= TASK BRIEF =
Render every line in the rows below as a numbered list, skipping blank lines and leaving out the pictures.

= INFORMATION SHOWN =
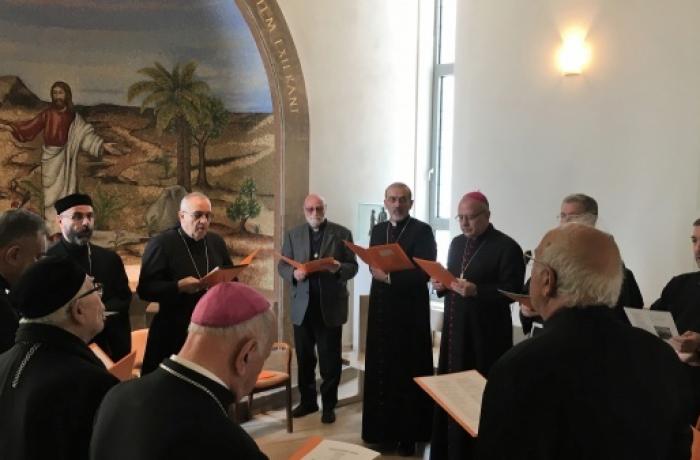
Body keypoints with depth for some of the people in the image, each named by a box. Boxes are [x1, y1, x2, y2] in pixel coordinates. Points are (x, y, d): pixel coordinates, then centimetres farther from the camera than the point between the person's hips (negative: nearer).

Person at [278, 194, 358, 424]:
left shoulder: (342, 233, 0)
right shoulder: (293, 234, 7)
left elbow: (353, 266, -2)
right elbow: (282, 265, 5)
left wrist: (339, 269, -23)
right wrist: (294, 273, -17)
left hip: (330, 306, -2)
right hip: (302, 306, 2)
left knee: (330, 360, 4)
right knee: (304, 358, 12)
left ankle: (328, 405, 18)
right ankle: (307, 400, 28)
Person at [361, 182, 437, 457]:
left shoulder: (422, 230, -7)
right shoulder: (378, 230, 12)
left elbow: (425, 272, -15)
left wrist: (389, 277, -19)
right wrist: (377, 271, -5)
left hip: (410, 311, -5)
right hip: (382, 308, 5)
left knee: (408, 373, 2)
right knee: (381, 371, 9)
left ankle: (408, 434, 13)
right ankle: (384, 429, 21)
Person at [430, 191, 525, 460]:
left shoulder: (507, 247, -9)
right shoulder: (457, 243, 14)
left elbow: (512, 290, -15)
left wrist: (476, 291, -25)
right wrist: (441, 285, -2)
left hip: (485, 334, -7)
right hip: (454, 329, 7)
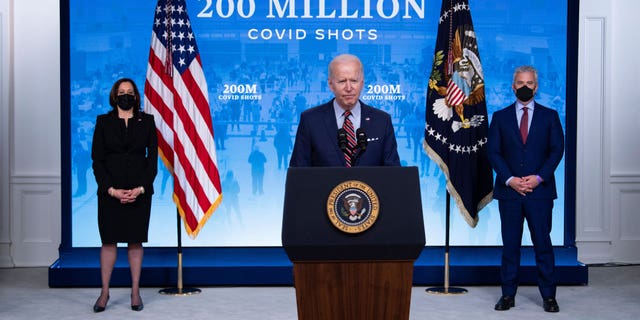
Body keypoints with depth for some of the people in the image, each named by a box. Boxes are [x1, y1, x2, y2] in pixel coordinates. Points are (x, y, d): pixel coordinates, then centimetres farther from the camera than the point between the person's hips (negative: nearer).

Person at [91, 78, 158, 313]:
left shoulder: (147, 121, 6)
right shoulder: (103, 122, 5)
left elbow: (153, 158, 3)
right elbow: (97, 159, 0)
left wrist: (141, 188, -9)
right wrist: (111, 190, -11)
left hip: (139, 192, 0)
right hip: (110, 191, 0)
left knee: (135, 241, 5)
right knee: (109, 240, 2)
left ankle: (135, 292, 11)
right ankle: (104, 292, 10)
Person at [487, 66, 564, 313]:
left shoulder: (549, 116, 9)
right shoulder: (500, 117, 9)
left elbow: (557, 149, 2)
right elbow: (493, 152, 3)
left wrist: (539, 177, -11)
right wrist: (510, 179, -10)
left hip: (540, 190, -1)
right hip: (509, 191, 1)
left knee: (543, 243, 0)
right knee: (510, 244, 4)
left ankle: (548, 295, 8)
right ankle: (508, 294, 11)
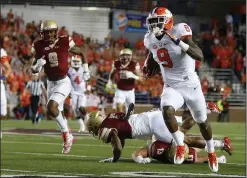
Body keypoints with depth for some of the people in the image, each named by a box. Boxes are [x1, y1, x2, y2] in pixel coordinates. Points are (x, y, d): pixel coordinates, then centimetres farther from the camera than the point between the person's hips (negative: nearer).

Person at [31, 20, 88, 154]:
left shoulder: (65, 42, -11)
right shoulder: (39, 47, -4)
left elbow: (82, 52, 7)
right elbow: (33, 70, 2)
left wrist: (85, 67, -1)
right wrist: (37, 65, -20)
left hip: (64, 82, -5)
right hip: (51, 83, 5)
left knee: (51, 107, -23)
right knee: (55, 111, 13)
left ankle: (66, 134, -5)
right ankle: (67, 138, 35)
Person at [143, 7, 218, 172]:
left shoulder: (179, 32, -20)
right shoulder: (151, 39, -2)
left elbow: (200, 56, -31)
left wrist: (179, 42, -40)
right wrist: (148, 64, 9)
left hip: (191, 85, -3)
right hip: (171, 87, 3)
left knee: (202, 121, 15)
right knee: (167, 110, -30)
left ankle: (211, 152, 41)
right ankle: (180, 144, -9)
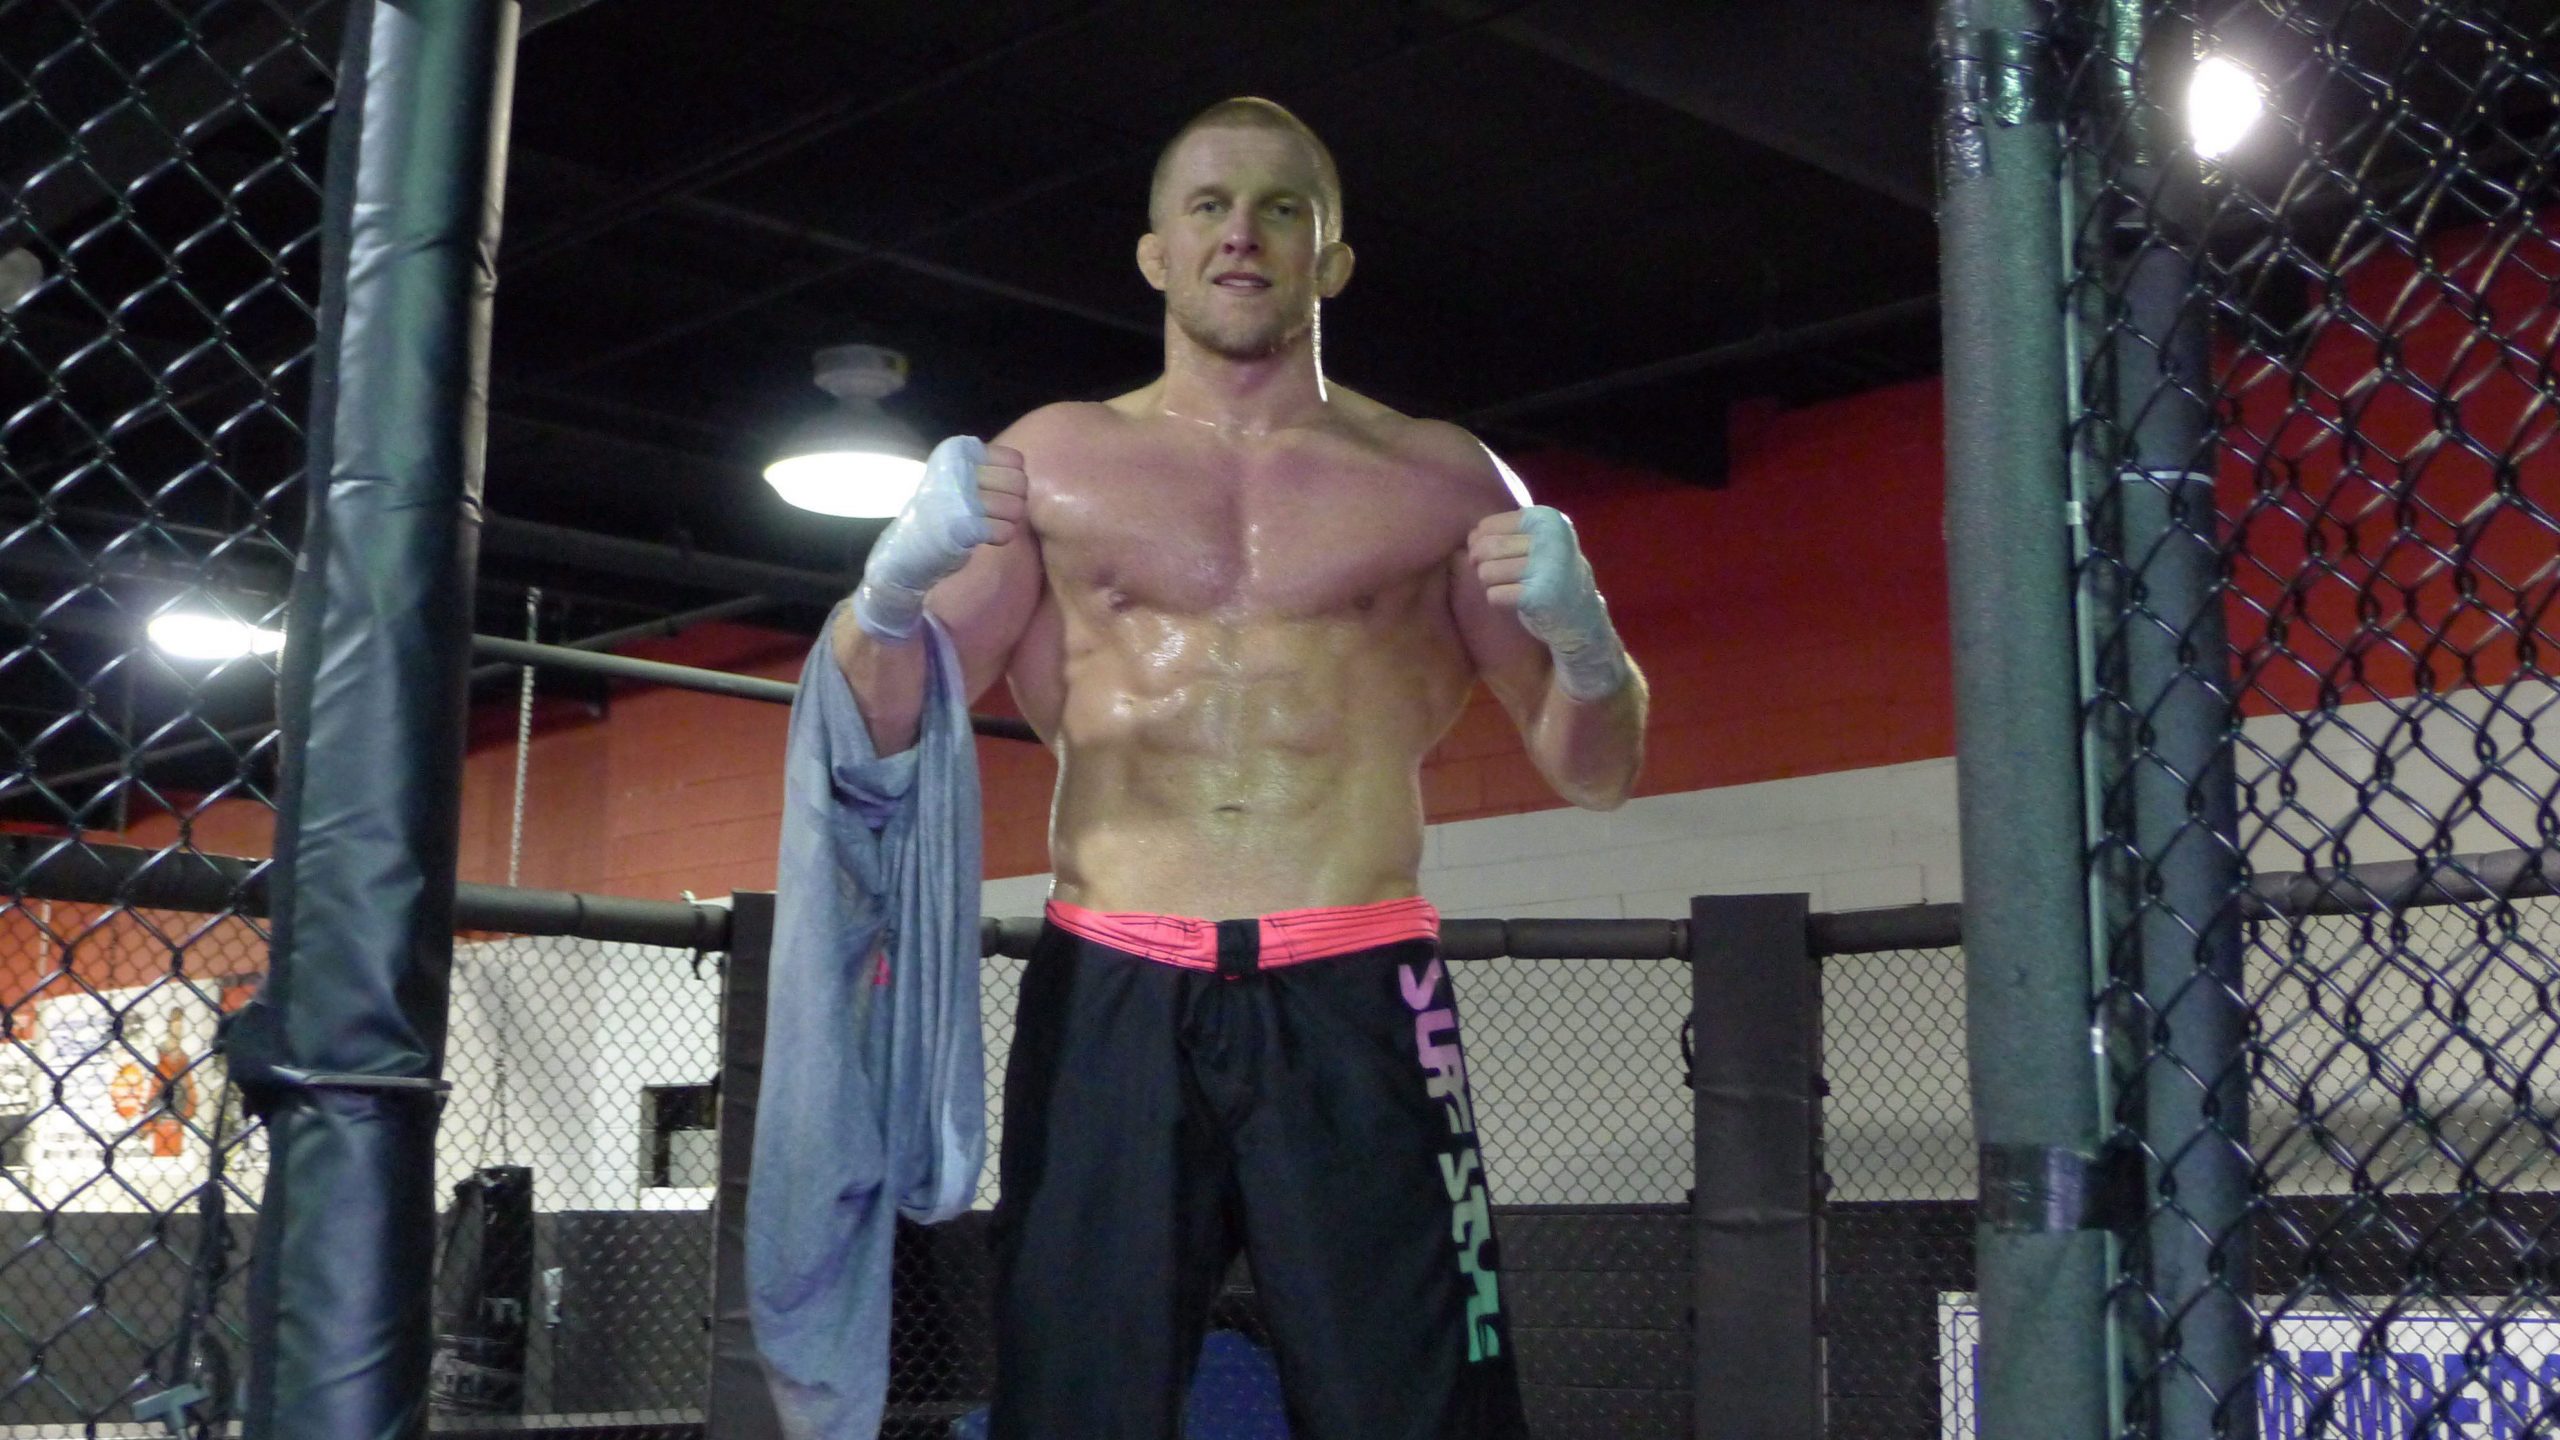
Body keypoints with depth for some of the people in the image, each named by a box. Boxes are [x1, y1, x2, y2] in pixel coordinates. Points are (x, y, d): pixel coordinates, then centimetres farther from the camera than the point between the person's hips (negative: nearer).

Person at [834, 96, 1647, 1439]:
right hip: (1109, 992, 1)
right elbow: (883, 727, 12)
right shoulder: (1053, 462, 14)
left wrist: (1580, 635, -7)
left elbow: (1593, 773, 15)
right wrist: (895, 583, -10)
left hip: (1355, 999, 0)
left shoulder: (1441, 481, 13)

= COMPLETED TASK =
1. Body keypoints with depth for some of the people in the image, each named by a box. Boxes are [x1, y1, x2, y2] in pixel coordinates. Points are (x, y, d): pixel coordinates, then centimetres farther from the camera than the point between the person's hips (negative: nearer).
2. Person at [278, 194, 358, 424]:
3. left shoulder: (342, 233, 0)
4. right shoulder: (293, 234, 7)
5. left elbow: (353, 266, -2)
6. right elbow: (282, 265, 5)
7. left wrist: (339, 269, -23)
8. right wrist: (294, 273, -17)
9. left hip: (330, 306, -2)
10. right hip: (302, 306, 2)
11. left knee: (330, 360, 4)
12. right knee: (304, 358, 12)
13. left ankle: (328, 405, 18)
14. right ankle: (307, 400, 28)
15. Person at [361, 182, 437, 457]:
16. left shoulder: (422, 230, -7)
17. right shoulder: (378, 230, 12)
18. left elbow: (425, 272, -15)
19. left wrist: (389, 277, -19)
20. right wrist: (377, 271, -5)
21. left hip: (410, 311, -5)
22. right hip: (382, 308, 5)
23. left knee: (408, 373, 2)
24. right knee: (381, 371, 9)
25. left ankle: (408, 434, 13)
26. right ankle: (384, 429, 21)
27. Person at [430, 191, 525, 460]:
28. left shoulder: (507, 247, -9)
29. right shoulder: (457, 243, 14)
30. left elbow: (512, 290, -15)
31. left wrist: (476, 291, -25)
32. right wrist: (441, 285, -2)
33. left hip: (485, 334, -7)
34. right hip: (454, 329, 7)
35. Body keypoints with depth for some of the people in the image, each named by a box. Boxes are [x1, y1, x2, y2] in pixel coordinates. Points are (x, y, d): pixel coordinates, then centimetres farther from the camera than the point between the person's hips (negative: nearer).
36. Person at [91, 78, 158, 313]:
37. left shoulder: (147, 121, 6)
38. right shoulder: (103, 122, 5)
39. left elbow: (153, 158, 3)
40. right elbow: (97, 159, 0)
41. left wrist: (141, 188, -9)
42. right wrist: (111, 190, -11)
43. left hip: (139, 192, 0)
44. right hip: (110, 191, 0)
45. left knee: (135, 241, 5)
46. right knee: (109, 240, 2)
47. left ankle: (135, 292, 11)
48. right ankle: (104, 292, 10)
49. Person at [487, 66, 564, 313]:
50. left shoulder: (549, 116, 9)
51. right shoulder: (500, 117, 9)
52. left elbow: (557, 149, 2)
53. right elbow: (493, 152, 3)
54. left wrist: (539, 177, -11)
55. right wrist: (510, 179, -10)
56. left hip: (540, 190, -1)
57. right hip: (509, 191, 1)
58. left knee: (543, 243, 0)
59. right knee: (510, 244, 4)
60. left ankle: (548, 295, 8)
61. right ankle: (508, 294, 11)
62. Body keypoints with depth for some of the people in the image, each named by a box. Boxes are [x1, y1, x2, y2] in pixel coordinates. Points are (x, y, d): pixel coordinates, then centimetres farther from the camera than the point between the person's hips (negative: nearer).
63. Person at [31, 20, 88, 154]:
64. left shoulder: (65, 42, -11)
65. right shoulder: (39, 47, -4)
66. left elbow: (82, 52, 7)
67. right elbow: (33, 70, 2)
68. left wrist: (85, 67, -1)
69. right wrist: (37, 65, -20)
70. left hip: (64, 82, -5)
71. right hip: (51, 83, 5)
72. left knee: (51, 107, -23)
73. right knee: (55, 111, 13)
74. left ankle: (66, 134, -5)
75. right ankle: (67, 138, 35)
76. Person at [143, 7, 218, 172]:
77. left shoulder: (179, 32, -20)
78. right shoulder: (151, 39, -2)
79. left elbow: (200, 56, -31)
80. left wrist: (179, 42, -40)
81. right wrist: (148, 64, 9)
82. left hip: (191, 85, -3)
83. right hip: (171, 87, 3)
84. left knee: (202, 121, 15)
85. right knee: (167, 110, -30)
86. left ankle: (211, 152, 41)
87. right ankle: (180, 144, -9)
88. Body keypoints with depth for some of the people in the image, each named by a box. Boxes are [x1, y1, x2, y2] in pixel coordinates. Points are (x, y, d): pixel coordinates, then centimetres farther from the camera than the point between the person's hips (negative: nearer).
89. Person at [834, 96, 1647, 1439]:
90. right hip: (1109, 992, 1)
91. right elbow: (883, 727, 12)
92. right shoulder: (1053, 462, 14)
93. left wrist: (1580, 635, -7)
94. left elbow: (1593, 773, 15)
95. right wrist: (895, 583, -10)
96. left hip: (1355, 999, 0)
97. left shoulder: (1441, 481, 13)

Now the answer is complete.